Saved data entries
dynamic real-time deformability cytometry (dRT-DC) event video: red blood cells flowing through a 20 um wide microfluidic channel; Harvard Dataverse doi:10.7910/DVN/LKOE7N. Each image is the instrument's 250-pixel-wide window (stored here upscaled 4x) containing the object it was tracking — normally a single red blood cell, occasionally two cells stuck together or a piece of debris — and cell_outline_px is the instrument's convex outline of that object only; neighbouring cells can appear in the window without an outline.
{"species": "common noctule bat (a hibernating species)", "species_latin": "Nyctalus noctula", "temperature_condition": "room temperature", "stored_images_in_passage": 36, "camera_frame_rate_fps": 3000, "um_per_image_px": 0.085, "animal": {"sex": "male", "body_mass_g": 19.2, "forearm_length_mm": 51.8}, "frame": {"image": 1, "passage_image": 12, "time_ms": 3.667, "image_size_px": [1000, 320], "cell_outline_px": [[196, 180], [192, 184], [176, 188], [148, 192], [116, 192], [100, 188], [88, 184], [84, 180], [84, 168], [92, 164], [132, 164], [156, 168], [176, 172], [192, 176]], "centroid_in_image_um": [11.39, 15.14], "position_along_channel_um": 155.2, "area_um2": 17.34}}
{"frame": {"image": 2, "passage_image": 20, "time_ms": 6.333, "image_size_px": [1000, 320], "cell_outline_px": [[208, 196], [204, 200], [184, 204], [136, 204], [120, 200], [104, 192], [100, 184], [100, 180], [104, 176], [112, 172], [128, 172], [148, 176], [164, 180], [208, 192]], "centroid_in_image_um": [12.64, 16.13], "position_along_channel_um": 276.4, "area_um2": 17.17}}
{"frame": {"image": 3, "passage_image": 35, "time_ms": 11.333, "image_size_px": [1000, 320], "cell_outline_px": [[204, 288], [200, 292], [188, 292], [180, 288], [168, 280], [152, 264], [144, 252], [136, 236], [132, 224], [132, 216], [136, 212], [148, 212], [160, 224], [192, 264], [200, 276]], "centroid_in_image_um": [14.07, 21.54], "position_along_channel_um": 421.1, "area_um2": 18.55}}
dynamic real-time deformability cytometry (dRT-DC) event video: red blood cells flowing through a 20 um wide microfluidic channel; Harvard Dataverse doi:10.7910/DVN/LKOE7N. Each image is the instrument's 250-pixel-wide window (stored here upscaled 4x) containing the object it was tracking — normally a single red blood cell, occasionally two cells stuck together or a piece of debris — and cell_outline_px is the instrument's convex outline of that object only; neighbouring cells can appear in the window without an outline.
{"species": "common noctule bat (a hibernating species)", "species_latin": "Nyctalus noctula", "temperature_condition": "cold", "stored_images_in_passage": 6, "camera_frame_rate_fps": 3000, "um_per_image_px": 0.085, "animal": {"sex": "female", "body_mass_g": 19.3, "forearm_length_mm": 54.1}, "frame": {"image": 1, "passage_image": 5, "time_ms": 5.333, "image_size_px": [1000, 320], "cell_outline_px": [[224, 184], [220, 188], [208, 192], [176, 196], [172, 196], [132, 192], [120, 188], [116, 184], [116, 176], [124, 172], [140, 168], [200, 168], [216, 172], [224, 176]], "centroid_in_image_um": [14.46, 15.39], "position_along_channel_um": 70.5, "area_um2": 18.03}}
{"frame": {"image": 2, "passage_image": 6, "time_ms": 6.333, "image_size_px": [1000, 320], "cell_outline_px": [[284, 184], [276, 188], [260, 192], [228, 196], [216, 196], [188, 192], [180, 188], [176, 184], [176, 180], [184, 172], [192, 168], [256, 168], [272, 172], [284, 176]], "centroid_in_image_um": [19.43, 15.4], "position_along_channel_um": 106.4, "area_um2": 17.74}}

What to produce ▸ Using the exact wording, write out all of the records.

Task response ▸
dynamic real-time deformability cytometry (dRT-DC) event video: red blood cells flowing through a 20 um wide microfluidic channel; Harvard Dataverse doi:10.7910/DVN/LKOE7N. Each image is the instrument's 250-pixel-wide window (stored here upscaled 4x) containing the object it was tracking — normally a single red blood cell, occasionally two cells stuck together or a piece of debris — and cell_outline_px is the instrument's convex outline of that object only; neighbouring cells can appear in the window without an outline.
{"species": "common noctule bat (a hibernating species)", "species_latin": "Nyctalus noctula", "temperature_condition": "room temperature", "stored_images_in_passage": 36, "camera_frame_rate_fps": 3000, "um_per_image_px": 0.085, "animal": {"sex": "male", "body_mass_g": 19.2, "forearm_length_mm": 51.8}, "frame": {"image": 1, "passage_image": 12, "time_ms": 3.667, "image_size_px": [1000, 320], "cell_outline_px": [[196, 180], [192, 184], [176, 188], [148, 192], [116, 192], [100, 188], [88, 184], [84, 180], [84, 168], [92, 164], [132, 164], [156, 168], [176, 172], [192, 176]], "centroid_in_image_um": [11.39, 15.14], "position_along_channel_um": 155.2, "area_um2": 17.34}}
{"frame": {"image": 2, "passage_image": 20, "time_ms": 6.333, "image_size_px": [1000, 320], "cell_outline_px": [[208, 196], [204, 200], [184, 204], [136, 204], [120, 200], [104, 192], [100, 184], [100, 180], [104, 176], [112, 172], [128, 172], [148, 176], [164, 180], [208, 192]], "centroid_in_image_um": [12.64, 16.13], "position_along_channel_um": 276.4, "area_um2": 17.17}}
{"frame": {"image": 3, "passage_image": 35, "time_ms": 11.333, "image_size_px": [1000, 320], "cell_outline_px": [[204, 288], [200, 292], [188, 292], [180, 288], [168, 280], [152, 264], [144, 252], [136, 236], [132, 224], [132, 216], [136, 212], [148, 212], [160, 224], [192, 264], [200, 276]], "centroid_in_image_um": [14.07, 21.54], "position_along_channel_um": 421.1, "area_um2": 18.55}}
dynamic real-time deformability cytometry (dRT-DC) event video: red blood cells flowing through a 20 um wide microfluidic channel; Harvard Dataverse doi:10.7910/DVN/LKOE7N. Each image is the instrument's 250-pixel-wide window (stored here upscaled 4x) containing the object it was tracking — normally a single red blood cell, occasionally two cells stuck together or a piece of debris — and cell_outline_px is the instrument's convex outline of that object only; neighbouring cells can appear in the window without an outline.
{"species": "common noctule bat (a hibernating species)", "species_latin": "Nyctalus noctula", "temperature_condition": "cold", "stored_images_in_passage": 6, "camera_frame_rate_fps": 3000, "um_per_image_px": 0.085, "animal": {"sex": "female", "body_mass_g": 19.3, "forearm_length_mm": 54.1}, "frame": {"image": 1, "passage_image": 5, "time_ms": 5.333, "image_size_px": [1000, 320], "cell_outline_px": [[224, 184], [220, 188], [208, 192], [176, 196], [172, 196], [132, 192], [120, 188], [116, 184], [116, 176], [124, 172], [140, 168], [200, 168], [216, 172], [224, 176]], "centroid_in_image_um": [14.46, 15.39], "position_along_channel_um": 70.5, "area_um2": 18.03}}
{"frame": {"image": 2, "passage_image": 6, "time_ms": 6.333, "image_size_px": [1000, 320], "cell_outline_px": [[284, 184], [276, 188], [260, 192], [228, 196], [216, 196], [188, 192], [180, 188], [176, 184], [176, 180], [184, 172], [192, 168], [256, 168], [272, 172], [284, 176]], "centroid_in_image_um": [19.43, 15.4], "position_along_channel_um": 106.4, "area_um2": 17.74}}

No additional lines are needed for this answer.